The Commission welcomes the political agreement reached between the European Parliament and the Council on the Gigabit Infrastructure Act, proposed by the Commission on 23 February 2023. The agreement comes at the same time of the adoption of the Recommendation on the regulatory promotion of gigabit connectivity (Gigabit Recommendation).

Gigabit Infrastructure Act

The Gigabit Infrastructure Act (GIA) introduces a set of actions to simplify and speed up the deployment of very high-capacity networks, such as fibre and 5G, by reducing the administrative burden and the costs of deployment. The full availability of gigabit networks and the rollout of 5G performant networks in all populated areas are key elements to support the digital transition of the European economy and society, as set out in the EU's digital transition targets for 2030, the Digital Decade policy programme.

In particular, the GIA simplifies and streamlines permit granting procedures, which are a precondition for network deployment, ensuring public administrations' compliance with the deadlines for granting permits. It also introduces measures to digitalise information on existing physical infrastructures, planned civic works, and permit granting procedures, allowing operators to access online all information necessary for planning network deployment.

The GIA also includes actions to facilitate the coordination of physical infrastructure deployment, such as ducts, towers, or masts, with works on other public infrastructure, such as water or electricity distribution networks. These measures make it easier for operators to re-use public infrastructure and spaces, such as rooftops, to install digital network elements, ultimately reducing the costs of deployment.

Furthermore, the new rules aim to fuel innovation, encouraging new and majorly renovated buildings to be pre-equipped with fibre and fibre-ready infrastructure. This will ensure a swift deployment of very high-capacity networks, ultimately allowing more citizens to enjoy fast connectivity services.

The new Regulation also seeks to reduce the environmental footprint of electronic communications networks by promoting the deployment of more environmentally efficient technologies, such as fibre and 5G. The re-use of existing physical infrastructure and the greater coordination of civil works will also contribute to reducing the overall environmental impact of deploying networks, through a more efficient use of resources.

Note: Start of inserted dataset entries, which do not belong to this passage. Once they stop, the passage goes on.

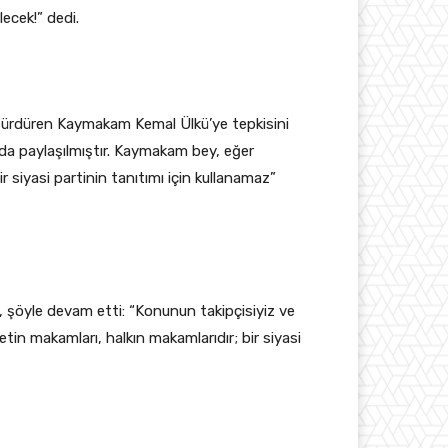
ecek!” dedi.
ni sürdüren Kaymakam Kemal Ülkü’ye tepkisini
 da paylaşılmıştır. Kaymakam bey, eğer
r siyasi partinin tanıtımı için kullanamaz”
al, şöyle devam etti: “Konunun takipçisiyiz ve
etin makamları, halkın makamlarıdır; bir siyasi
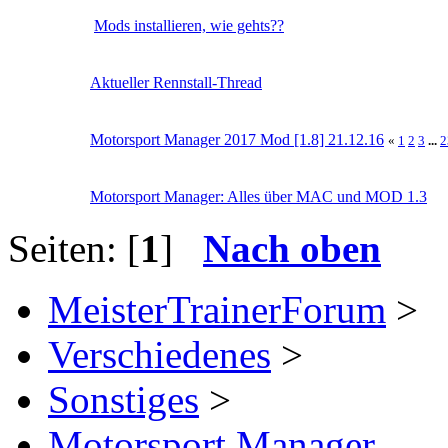
Mods installieren, wie gehts??
Aktueller Rennstall-Thread
Motorsport Manager 2017 Mod [1.8] 21.12.16
«
1
2
3
...
2
Motorsport Manager: Alles über MAC und MOD 1.3
Seiten: [
1
]
Nach oben
MeisterTrainerForum
>
Verschiedenes
>
Sonstiges
>
Motorsport Manager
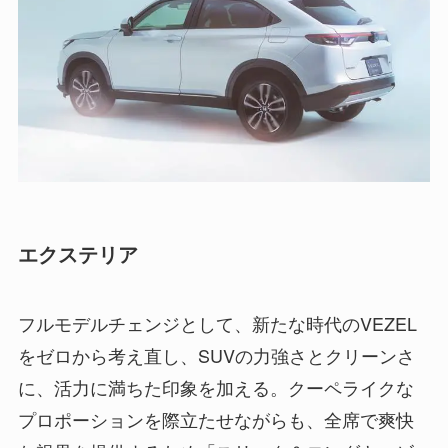
エクステリア
フルモデルチェンジとして、新たな時代のVEZEL
をゼロから考え直し、SUVの力強さとクリーンさ
に、活力に満ちた印象を加える。クーペライクな
プロポーションを際立たせながらも、全席で爽快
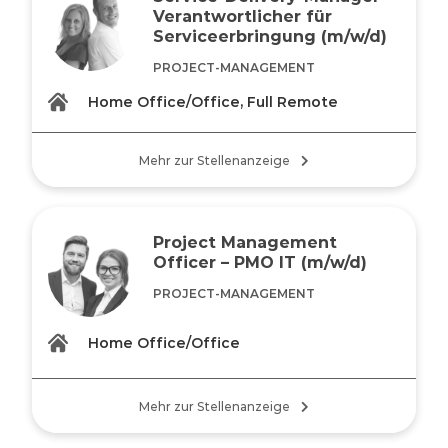
Verantwortlicher für
Serviceerbringung (m/w/d)
PROJECT-MANAGEMENT
Home Office/Office, Full Remote
Mehr zur Stellenanzeige
Project Management
Officer – PMO IT (m/w/d)
PROJECT-MANAGEMENT
Home Office/Office
Mehr zur Stellenanzeige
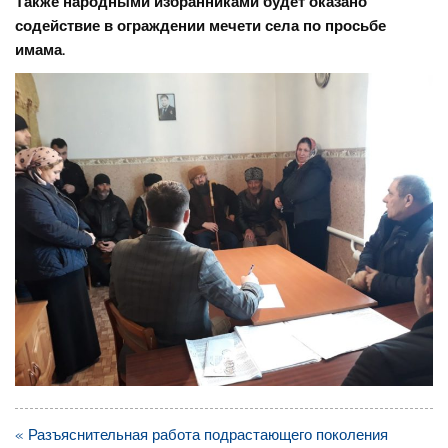
Также народными избранниками будет оказано
содействие в ограждении мечети села по просьбе
имама.
Навигация
« Разъяснительная работа подрастающего поколения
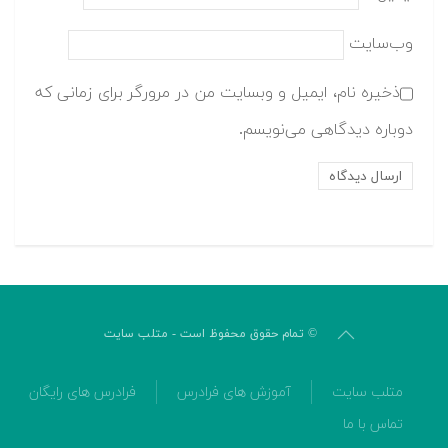
وب‌سایت
ذخیره نام، ایمیل و وبسایت من در مرورگر برای زمانی که
دوباره دیدگاهی می‌نویسم.
© تمام حقوق محفوظ است - متلب سایت
متلب سایت
آموزش های فرادرس
فرادرس های رایگان
تماس با ما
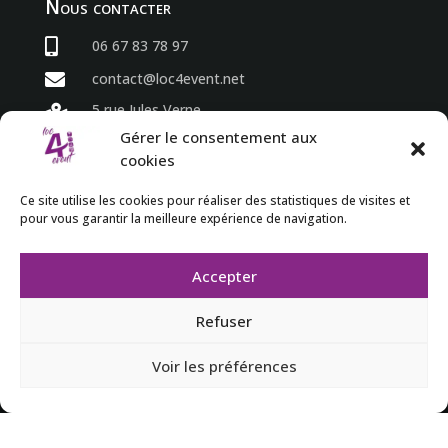
Nous contacter

06 67 83 78 97

contact@loc4event.net
5 rue Jules Verne

86800 Sèvres Anxaumont
Gérer le consentement aux
cookies
Horaires
Ce site utilise les cookies pour réaliser des statistiques de visites et
pour vous garantir la meilleure expérience de navigation.
du lundi au vendredi

8h00 à 18h00

Accepter
Refuser
Voir les préférences
Mentions légales
-
Conditions générales de location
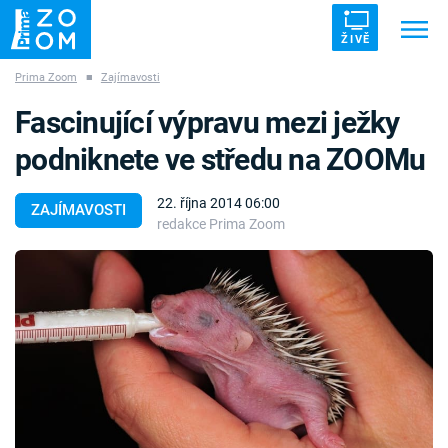
ŽIVĚ
Prima Zoom
■
Zajímavosti
Trendy:
ZRÁDCI
UFO
DRUHÁ SVĚTOVÁ VÁLKA
Fascinující výpravu mezi ježky
ZÁHADY
VETŘELCI DÁVNOVĚKU
podniknete ve středu na ZOOMu
22. října 2014 06:00
ZAJÍMAVOSTI
redakce Prima Zoom
Témata
Témata
Pořady
TV Program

Furthermore, an agreement was found on the rules on intra-EU communications (calls and SMS placed from the home Member State to another Member State), ensuring continued protection of vulnerable consumers from the risk of potentially excessive prices for such services until 2032 and a market driven mechanism to eliminate unjustified price differential.

Gigabit Recommendation

The Gigabit Recommendation adopted today by the Commission provides to National Regulation Authorities guidelines on how to design access remedy obligations for operators with significant market power, to guarantee fair competition and at the same time to foster the rollout of gigabit networks by ensuring that all operators can have access to existing network infrastructures. In particular, the Gigabit Recommendation provides guidance on situations where access to civil-engineering infrastructure is likely to be the only access remedy to address the competition problems identified. It also indicates how National Regulation Authorities can smoothly conduct the migration from copper to fibre.